> **ACTIVITY**:
Below are the entries to work from; restate word for word the portion that opens with the line containing "Instruction: Give me" and closes with the line containing "Build a gazetteer for this", keeping both.

### EXERCISE INPUTS

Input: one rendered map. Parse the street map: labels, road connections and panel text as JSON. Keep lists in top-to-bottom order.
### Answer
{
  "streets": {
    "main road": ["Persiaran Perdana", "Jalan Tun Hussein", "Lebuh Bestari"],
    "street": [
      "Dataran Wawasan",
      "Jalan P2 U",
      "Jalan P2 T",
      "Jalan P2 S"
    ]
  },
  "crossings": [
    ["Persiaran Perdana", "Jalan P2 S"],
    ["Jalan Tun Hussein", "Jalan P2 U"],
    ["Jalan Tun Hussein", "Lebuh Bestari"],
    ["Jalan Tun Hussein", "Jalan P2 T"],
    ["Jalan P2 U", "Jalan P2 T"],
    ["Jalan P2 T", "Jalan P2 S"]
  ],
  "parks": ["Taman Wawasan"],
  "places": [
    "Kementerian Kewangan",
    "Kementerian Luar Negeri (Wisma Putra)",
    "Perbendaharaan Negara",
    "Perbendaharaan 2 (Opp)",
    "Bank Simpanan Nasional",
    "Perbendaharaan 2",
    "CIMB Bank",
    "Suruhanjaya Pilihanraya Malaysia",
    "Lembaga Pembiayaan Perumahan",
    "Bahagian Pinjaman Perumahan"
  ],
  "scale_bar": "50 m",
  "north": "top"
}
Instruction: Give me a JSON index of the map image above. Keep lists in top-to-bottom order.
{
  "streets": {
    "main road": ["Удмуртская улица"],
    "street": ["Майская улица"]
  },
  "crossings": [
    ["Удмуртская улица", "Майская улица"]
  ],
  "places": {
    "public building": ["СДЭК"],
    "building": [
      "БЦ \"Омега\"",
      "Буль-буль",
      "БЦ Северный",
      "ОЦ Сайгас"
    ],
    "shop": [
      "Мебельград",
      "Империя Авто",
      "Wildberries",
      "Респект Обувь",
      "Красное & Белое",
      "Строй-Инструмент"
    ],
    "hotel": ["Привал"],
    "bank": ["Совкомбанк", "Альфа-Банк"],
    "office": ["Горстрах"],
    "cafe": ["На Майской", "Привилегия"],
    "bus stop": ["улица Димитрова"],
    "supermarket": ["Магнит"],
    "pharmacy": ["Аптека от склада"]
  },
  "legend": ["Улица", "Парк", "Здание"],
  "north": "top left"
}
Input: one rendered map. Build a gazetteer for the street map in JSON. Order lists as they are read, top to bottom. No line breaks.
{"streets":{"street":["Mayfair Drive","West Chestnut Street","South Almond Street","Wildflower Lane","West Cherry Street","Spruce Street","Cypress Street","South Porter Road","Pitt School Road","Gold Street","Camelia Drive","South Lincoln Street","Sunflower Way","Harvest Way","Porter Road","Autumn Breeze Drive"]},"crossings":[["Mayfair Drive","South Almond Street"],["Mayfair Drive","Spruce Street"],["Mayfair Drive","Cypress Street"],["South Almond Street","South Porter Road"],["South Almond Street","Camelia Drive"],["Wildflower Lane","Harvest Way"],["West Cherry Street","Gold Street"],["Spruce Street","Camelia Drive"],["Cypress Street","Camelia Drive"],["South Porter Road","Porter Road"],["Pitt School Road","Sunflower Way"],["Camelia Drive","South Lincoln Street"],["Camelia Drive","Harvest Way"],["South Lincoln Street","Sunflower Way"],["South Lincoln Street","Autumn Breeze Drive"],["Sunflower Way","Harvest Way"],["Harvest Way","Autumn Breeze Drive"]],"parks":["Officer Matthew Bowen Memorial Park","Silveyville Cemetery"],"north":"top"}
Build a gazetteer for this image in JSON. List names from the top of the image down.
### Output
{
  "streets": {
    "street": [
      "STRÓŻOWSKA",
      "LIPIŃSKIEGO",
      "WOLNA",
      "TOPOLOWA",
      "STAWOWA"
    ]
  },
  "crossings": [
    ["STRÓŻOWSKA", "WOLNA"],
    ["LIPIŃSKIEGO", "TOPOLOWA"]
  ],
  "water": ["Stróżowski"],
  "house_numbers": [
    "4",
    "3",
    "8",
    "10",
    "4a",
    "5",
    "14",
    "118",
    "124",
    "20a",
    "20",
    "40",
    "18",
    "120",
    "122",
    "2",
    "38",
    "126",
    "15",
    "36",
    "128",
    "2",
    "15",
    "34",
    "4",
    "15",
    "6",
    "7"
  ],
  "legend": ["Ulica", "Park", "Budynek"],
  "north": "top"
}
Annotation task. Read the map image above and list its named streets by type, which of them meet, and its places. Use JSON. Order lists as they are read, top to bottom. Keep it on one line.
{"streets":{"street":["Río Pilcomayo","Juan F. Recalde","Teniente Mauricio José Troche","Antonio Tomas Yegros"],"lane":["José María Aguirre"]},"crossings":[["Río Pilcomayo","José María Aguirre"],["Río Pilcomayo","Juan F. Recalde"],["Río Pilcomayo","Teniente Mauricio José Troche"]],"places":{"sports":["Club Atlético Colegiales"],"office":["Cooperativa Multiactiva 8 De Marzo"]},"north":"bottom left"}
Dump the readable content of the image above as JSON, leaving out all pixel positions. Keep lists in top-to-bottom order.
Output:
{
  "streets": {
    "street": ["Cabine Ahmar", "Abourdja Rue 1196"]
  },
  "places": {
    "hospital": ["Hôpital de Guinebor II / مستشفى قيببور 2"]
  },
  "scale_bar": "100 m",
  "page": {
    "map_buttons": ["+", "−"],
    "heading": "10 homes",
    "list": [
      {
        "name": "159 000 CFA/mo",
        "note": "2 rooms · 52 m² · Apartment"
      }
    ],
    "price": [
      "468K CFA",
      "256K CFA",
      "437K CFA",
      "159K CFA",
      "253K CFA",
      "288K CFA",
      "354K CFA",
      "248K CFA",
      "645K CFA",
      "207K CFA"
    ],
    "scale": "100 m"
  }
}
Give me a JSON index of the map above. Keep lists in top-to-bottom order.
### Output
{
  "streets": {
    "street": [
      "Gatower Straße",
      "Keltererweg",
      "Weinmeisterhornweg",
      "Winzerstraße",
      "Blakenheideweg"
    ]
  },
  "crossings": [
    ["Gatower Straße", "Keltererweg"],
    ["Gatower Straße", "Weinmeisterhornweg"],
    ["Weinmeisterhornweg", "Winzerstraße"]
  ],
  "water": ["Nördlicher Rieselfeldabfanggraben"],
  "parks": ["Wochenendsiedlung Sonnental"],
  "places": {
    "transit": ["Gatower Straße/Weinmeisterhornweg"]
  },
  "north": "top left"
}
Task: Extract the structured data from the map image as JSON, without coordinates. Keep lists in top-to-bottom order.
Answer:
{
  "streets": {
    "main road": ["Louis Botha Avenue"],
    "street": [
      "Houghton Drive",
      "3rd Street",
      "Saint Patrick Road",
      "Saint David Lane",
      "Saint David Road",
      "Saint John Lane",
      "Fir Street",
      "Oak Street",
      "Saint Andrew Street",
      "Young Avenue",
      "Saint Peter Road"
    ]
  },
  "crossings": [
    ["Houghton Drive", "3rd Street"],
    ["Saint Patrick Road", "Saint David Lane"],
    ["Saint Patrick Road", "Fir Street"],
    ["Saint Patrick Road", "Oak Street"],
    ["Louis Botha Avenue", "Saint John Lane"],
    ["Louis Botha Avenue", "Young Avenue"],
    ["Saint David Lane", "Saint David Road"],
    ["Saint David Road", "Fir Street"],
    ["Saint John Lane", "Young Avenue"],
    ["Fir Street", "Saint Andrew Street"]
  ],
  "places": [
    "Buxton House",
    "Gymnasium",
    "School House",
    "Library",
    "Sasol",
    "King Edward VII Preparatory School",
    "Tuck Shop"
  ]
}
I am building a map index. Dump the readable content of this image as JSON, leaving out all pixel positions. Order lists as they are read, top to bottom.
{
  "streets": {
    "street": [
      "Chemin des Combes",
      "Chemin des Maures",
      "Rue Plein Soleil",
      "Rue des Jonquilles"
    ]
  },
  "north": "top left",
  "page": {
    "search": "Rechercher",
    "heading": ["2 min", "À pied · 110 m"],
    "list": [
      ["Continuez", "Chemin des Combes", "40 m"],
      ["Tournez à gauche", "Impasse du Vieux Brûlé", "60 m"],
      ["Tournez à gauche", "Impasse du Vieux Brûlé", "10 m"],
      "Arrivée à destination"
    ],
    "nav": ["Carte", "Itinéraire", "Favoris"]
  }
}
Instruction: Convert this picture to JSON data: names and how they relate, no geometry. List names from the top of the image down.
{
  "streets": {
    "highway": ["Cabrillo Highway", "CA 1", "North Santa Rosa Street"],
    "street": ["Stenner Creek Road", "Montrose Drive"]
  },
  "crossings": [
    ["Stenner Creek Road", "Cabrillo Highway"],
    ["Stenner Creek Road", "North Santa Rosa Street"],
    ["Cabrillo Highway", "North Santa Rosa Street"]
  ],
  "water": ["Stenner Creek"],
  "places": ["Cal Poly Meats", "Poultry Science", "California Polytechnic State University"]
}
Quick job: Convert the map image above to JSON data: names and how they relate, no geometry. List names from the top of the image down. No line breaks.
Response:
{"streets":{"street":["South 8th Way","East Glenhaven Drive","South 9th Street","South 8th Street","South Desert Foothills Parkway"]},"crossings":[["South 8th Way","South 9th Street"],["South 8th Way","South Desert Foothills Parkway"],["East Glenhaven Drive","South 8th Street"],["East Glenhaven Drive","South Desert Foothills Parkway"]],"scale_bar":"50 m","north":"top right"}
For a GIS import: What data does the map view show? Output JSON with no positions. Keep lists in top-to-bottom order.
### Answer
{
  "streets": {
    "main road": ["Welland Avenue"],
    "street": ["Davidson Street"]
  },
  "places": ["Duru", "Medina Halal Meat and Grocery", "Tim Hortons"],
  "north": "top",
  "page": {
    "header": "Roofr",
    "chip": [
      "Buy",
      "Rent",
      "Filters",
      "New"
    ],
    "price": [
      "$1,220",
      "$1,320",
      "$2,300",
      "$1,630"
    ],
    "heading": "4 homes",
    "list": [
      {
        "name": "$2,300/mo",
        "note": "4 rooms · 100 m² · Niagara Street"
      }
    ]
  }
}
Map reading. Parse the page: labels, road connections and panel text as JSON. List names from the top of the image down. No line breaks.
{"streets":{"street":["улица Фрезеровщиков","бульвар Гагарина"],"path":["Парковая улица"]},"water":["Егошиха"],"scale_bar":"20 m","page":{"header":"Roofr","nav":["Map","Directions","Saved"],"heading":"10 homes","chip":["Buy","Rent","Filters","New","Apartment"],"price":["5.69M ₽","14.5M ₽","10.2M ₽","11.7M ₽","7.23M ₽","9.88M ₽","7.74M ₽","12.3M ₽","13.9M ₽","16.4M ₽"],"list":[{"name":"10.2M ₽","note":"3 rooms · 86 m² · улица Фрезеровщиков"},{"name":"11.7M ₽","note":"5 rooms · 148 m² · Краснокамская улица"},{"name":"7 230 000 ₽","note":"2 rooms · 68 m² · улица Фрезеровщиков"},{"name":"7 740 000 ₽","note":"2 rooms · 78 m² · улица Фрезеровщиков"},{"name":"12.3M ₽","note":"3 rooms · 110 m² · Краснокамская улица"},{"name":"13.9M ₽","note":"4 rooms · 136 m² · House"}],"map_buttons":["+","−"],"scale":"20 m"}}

######

> **EXERCISE RESPONSE**:
Instruction: Give me a JSON index of the map image above. Keep lists in top-to-bottom order.
{
  "streets": {
    "main road": ["Удмуртская улица"],
    "street": ["Майская улица"]
  },
  "crossings": [
    ["Удмуртская улица", "Майская улица"]
  ],
  "places": {
    "public building": ["СДЭК"],
    "building": [
      "БЦ \"Омега\"",
      "Буль-буль",
      "БЦ Северный",
      "ОЦ Сайгас"
    ],
    "shop": [
      "Мебельград",
      "Империя Авто",
      "Wildberries",
      "Респект Обувь",
      "Красное & Белое",
      "Строй-Инструмент"
    ],
    "hotel": ["Привал"],
    "bank": ["Совкомбанк", "Альфа-Банк"],
    "office": ["Горстрах"],
    "cafe": ["На Майской", "Привилегия"],
    "bus stop": ["улица Димитрова"],
    "supermarket": ["Магнит"],
    "pharmacy": ["Аптека от склада"]
  },
  "legend": ["Улица", "Парк", "Здание"],
  "north": "top left"
}
Input: one rendered map. Build a gazetteer for the street map in JSON. Order lists as they are read, top to bottom. No line breaks.
{"streets":{"street":["Mayfair Drive","West Chestnut Street","South Almond Street","Wildflower Lane","West Cherry Street","Spruce Street","Cypress Street","South Porter Road","Pitt School Road","Gold Street","Camelia Drive","South Lincoln Street","Sunflower Way","Harvest Way","Porter Road","Autumn Breeze Drive"]},"crossings":[["Mayfair Drive","South Almond Street"],["Mayfair Drive","Spruce Street"],["Mayfair Drive","Cypress Street"],["South Almond Street","South Porter Road"],["South Almond Street","Camelia Drive"],["Wildflower Lane","Harvest Way"],["West Cherry Street","Gold Street"],["Spruce Street","Camelia Drive"],["Cypress Street","Camelia Drive"],["South Porter Road","Porter Road"],["Pitt School Road","Sunflower Way"],["Camelia Drive","South Lincoln Street"],["Camelia Drive","Harvest Way"],["South Lincoln Street","Sunflower Way"],["South Lincoln Street","Autumn Breeze Drive"],["Sunflower Way","Harvest Way"],["Harvest Way","Autumn Breeze Drive"]],"parks":["Officer Matthew Bowen Memorial Park","Silveyville Cemetery"],"north":"top"}
Build a gazetteer for this image in JSON. List names from the top of the image down.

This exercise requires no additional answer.